Menkeu Proyeksi Nilai Tukar Rp14.200-Rp14.800 per Dolar AS
Menteri Keuangan Sri Mulyani memperkirakan nilai tukar rupiah akan berada di kisaran Rp14.200 sampai Rp14.800 per dolar AS sampai akhir tahun ini. Asumsi tersebut sedikit lebih tinggi dari asumsi awal APBN Rp14.600 per dolar AS.
Ani, sapaan akrabnya, mengatakan proyeksi ini berasal dari kondisi rupiah yang cenderung melemah pada semester I 2021. Realisasi rerata kurs rupiah sebesar Rp14.299 per dolar AS pada paruh pertama tahun ini.
"Nilai tukar di akhir semester pertama cenderung melemah di tengah lonjakan kasus covid domestik dan respons market terhadap rencana normalisasi kebijakan moneter (bank sentral) AS dan berpotensi berlanjut pada semester kedua," imbuhnya, melalui rapat bersama Badan Anggaran DPR secara virtual, Senin (12/7).
Senada dengan Ani, Gubernur BI Perry Warjiyo juga mengakui bahwa mata uang Garuda masih cenderung terdepresiasi pada semester I 2021. Hal ini terjadi karena dampak kenaikan jumlah kasus harian covid-19 di Indonesia.
Padahal rupiah, klaimnya, punya dukungan yang kuat dari tren aliran modal asing yang masuk ke dalam negeri (capital inflow). Tercatat, inflow tembus Rp13,2 triliun pada April 2021.
"Tapi kemudian memang di akhir-akhir ini karena ada kenaikan covid-19 khususnya di Juni, sehingga menimbulkan outflow," tutur Perry dalam kesempatan yang sama.
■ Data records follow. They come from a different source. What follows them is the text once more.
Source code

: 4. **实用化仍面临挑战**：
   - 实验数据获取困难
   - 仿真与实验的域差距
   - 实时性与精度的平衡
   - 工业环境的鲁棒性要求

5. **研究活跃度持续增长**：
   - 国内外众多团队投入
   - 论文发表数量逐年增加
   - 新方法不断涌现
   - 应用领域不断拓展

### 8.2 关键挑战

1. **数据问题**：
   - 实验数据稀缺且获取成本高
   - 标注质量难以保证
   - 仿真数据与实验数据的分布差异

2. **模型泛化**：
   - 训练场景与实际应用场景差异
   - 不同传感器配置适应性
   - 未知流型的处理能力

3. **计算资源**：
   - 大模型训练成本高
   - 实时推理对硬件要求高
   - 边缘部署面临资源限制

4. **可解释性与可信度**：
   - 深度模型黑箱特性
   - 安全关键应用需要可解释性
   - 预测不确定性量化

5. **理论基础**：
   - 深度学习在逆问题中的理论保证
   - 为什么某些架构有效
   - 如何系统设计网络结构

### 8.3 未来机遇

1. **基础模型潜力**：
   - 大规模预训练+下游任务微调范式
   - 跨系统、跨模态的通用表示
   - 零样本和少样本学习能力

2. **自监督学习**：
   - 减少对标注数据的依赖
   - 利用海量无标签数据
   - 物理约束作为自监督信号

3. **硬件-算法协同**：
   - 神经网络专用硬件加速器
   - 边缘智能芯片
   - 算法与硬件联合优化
Selain itu, pelemahan rupiah juga berasal dari pergerakan pasar terhadap mata uang negara lain terhadap dolar AS. "Rupiah melemah memang karena semua negara melemah, tapi tingkat pelemahan rupiah relatif lebih rendah ytd-nya 3,1 persen, lebih rendah dari Korea Selatan, Thailand, juga Turki," terangnya.
Kendati begitu, Perry mengklaim amunisi bank sentral nasional untuk menstabilkan kurs rupiah masih cukup besar. Hal ini tercermin dari jumlah cadangan devisa hingga pembelian Surat Berharga Negara (SBN) di pasar sekunder yang terus dilakukan BI.
Tercatat, cadangan devisa masih sekitar US$137,1 miliar per Juni 2021. Jumlahnya diklaim masih lebih dari cukup.
Sementara pembelian SBN di pasar sekunder untuk tahun ini diasumsikan mencapai Rp8,62 triliun. "Jadi, ke depan mungkin ada tekanan terhadap rupiah tapi kami akan lakukan stabilisasi dengan baik," pungkasnya.